[Records]
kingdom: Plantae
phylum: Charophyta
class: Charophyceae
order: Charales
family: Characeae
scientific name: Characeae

==

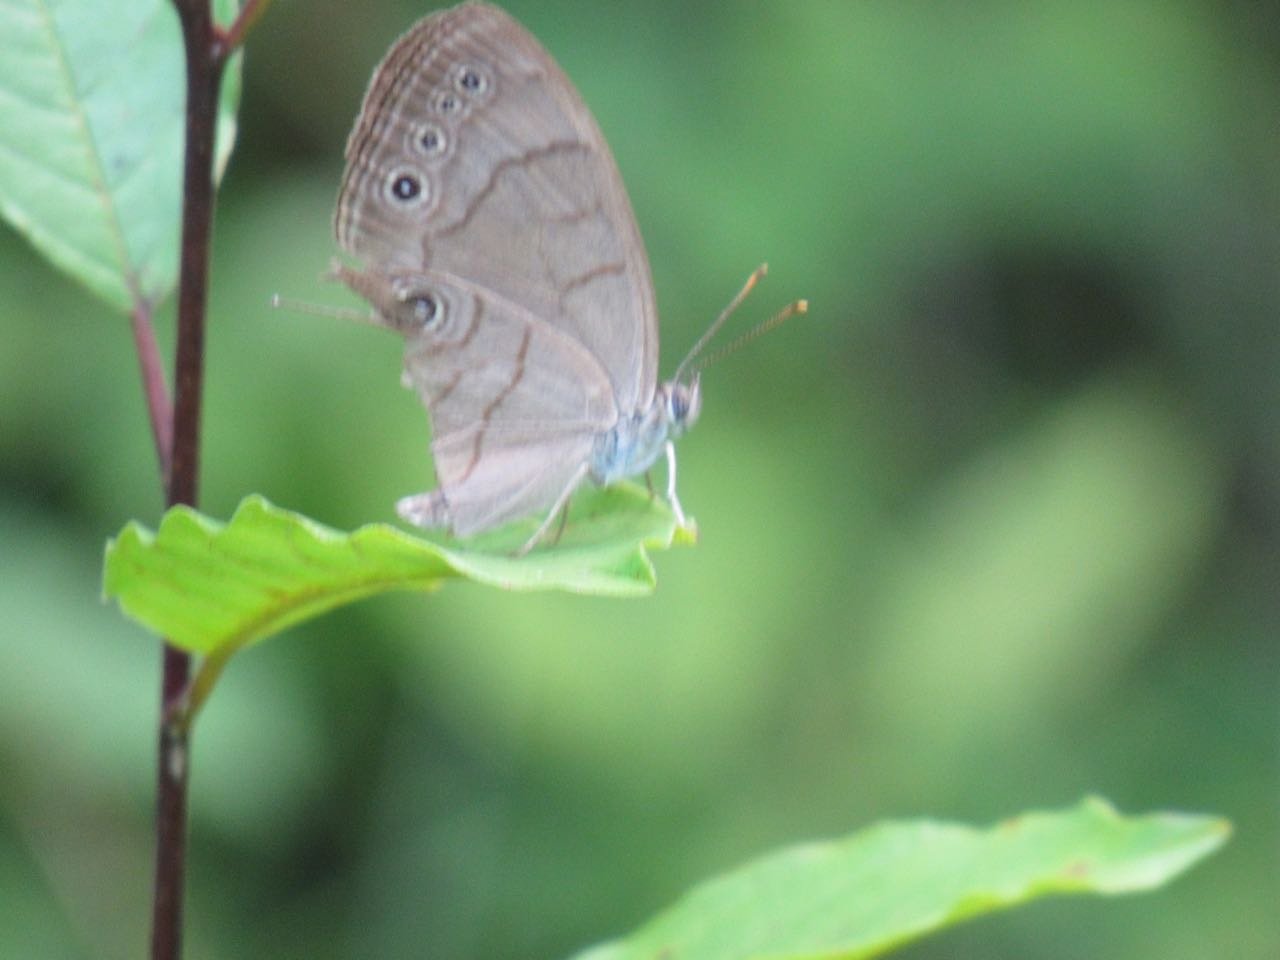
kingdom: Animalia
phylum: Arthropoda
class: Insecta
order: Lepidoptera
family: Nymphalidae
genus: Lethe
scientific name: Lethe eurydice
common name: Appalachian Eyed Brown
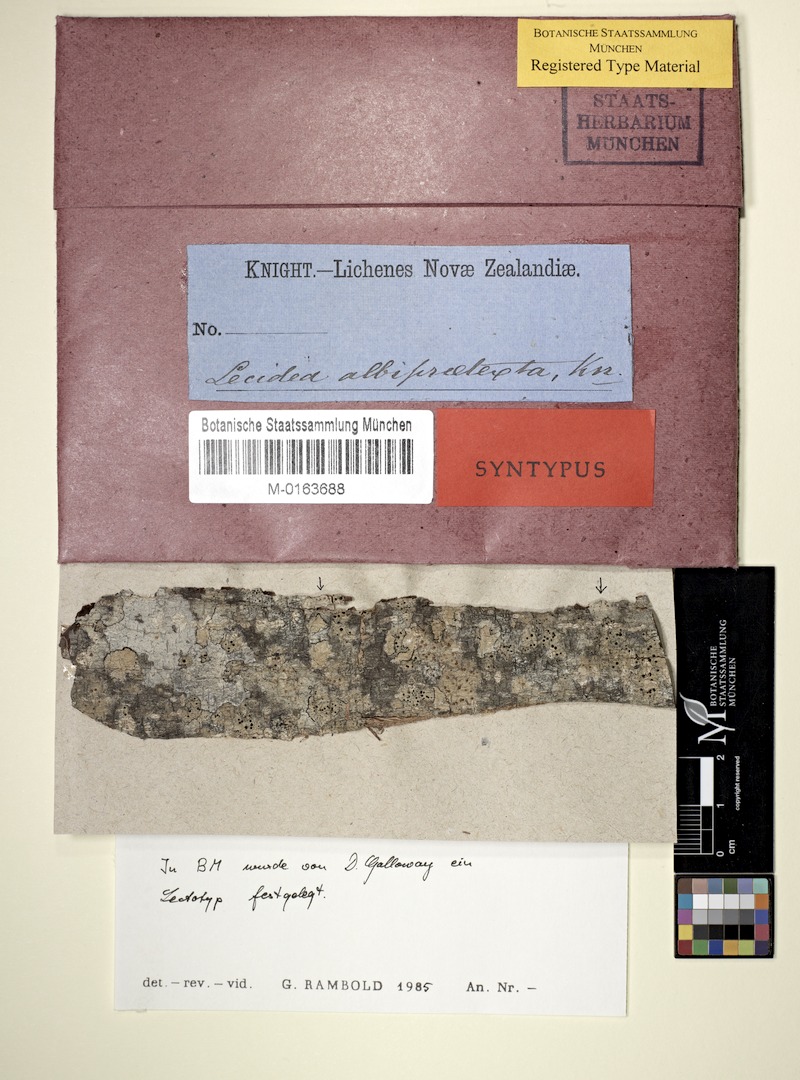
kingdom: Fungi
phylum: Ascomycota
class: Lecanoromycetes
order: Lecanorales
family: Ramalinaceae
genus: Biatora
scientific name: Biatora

==

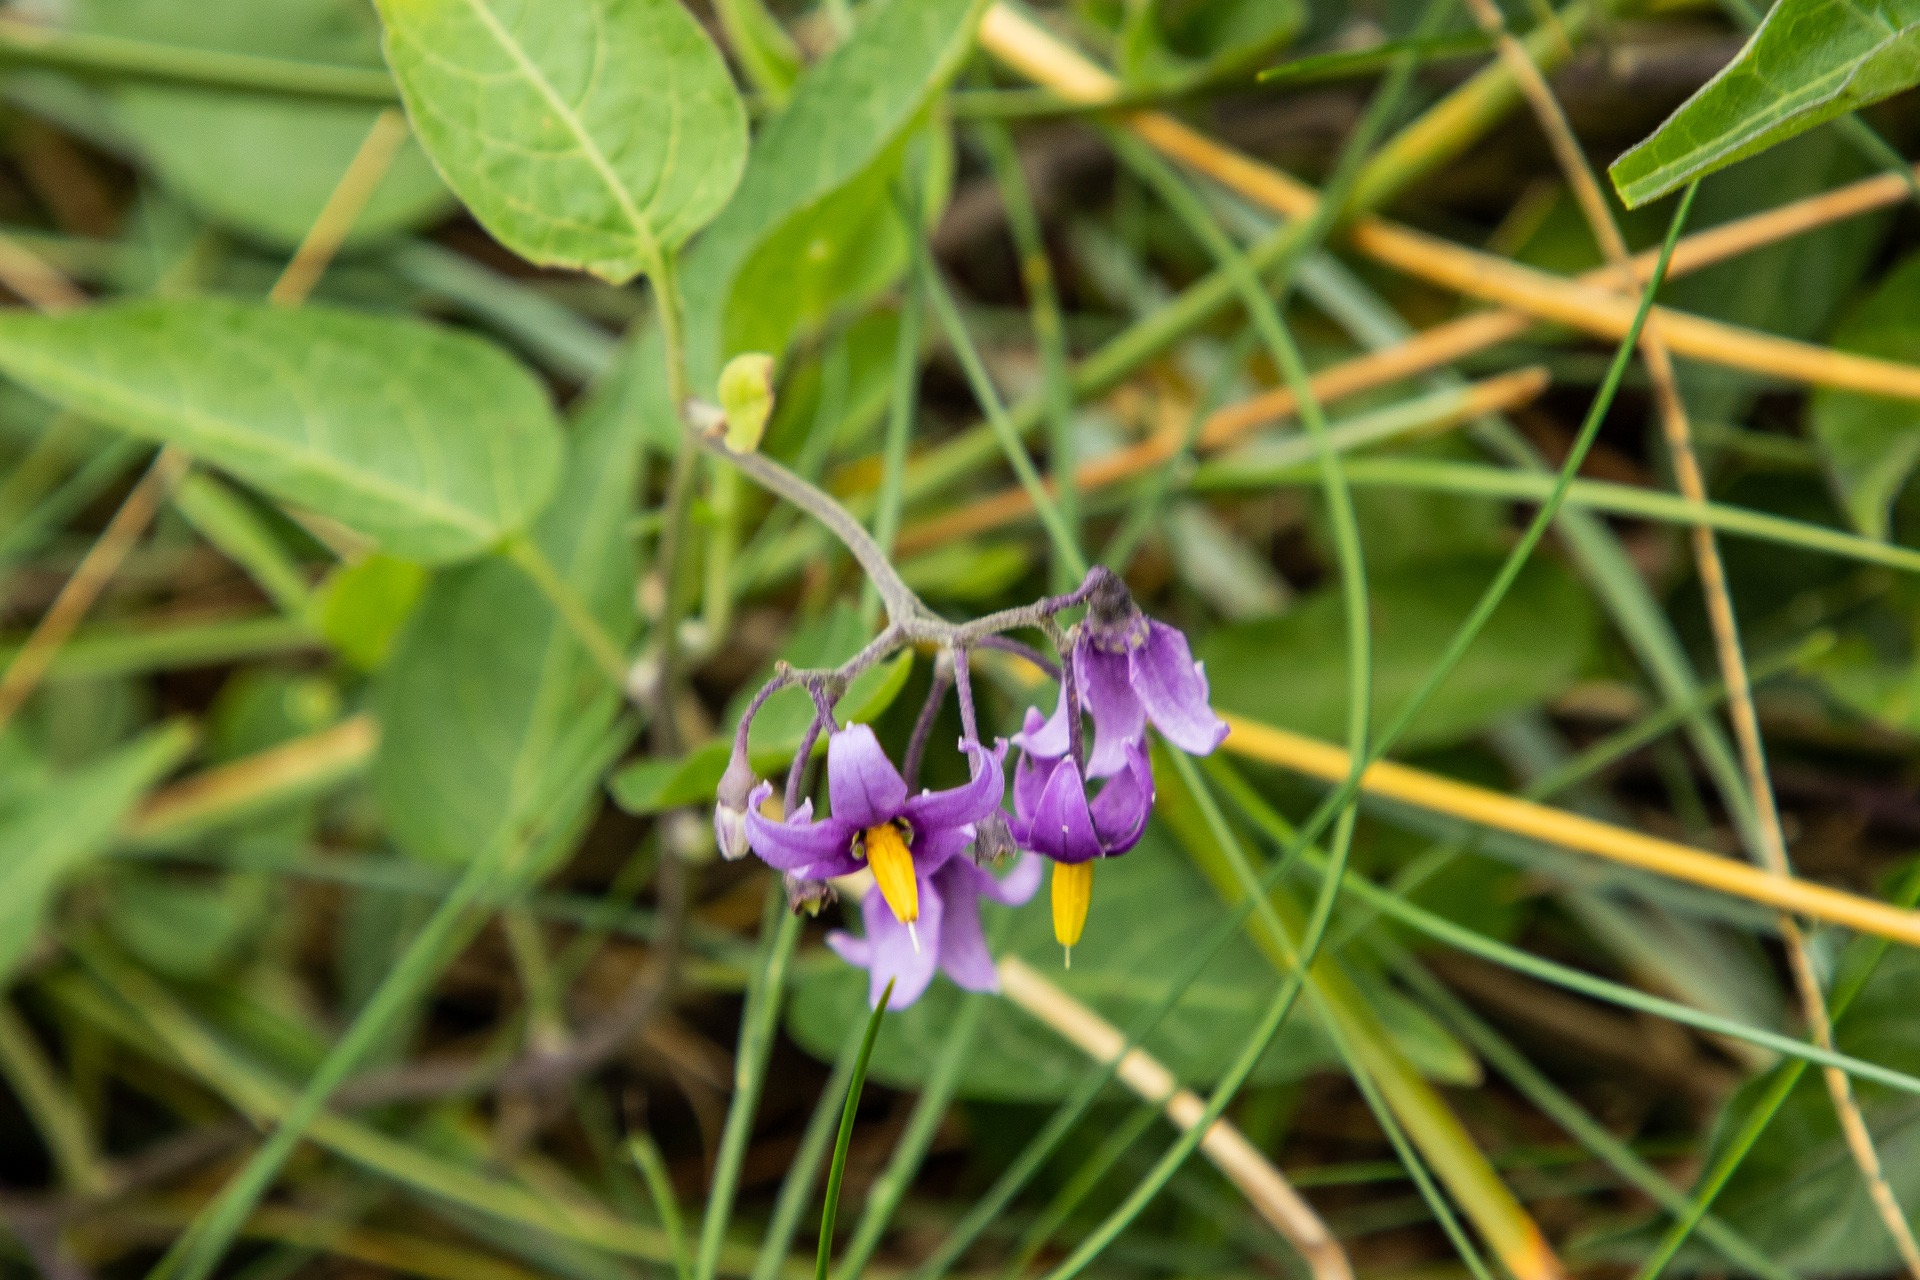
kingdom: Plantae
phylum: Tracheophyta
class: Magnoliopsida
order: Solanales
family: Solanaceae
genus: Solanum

## What is required
Put the lines of the records into a numbered list, beginning at the line that contains "genus: Lethe" and stopping after the line that contains "genus: Biatora", with blank lines left out. Omit the pictures from the list.

## Expected answer
1. genus: Lethe
2. scientific name: Lethe eurydice
3. common name: Appalachian Eyed Brown
4. kingdom: Fungi
5. phylum: Ascomycota
6. class: Lecanoromycetes
7. order: Lecanorales
8. family: Ramalinaceae
9. genus: Biatora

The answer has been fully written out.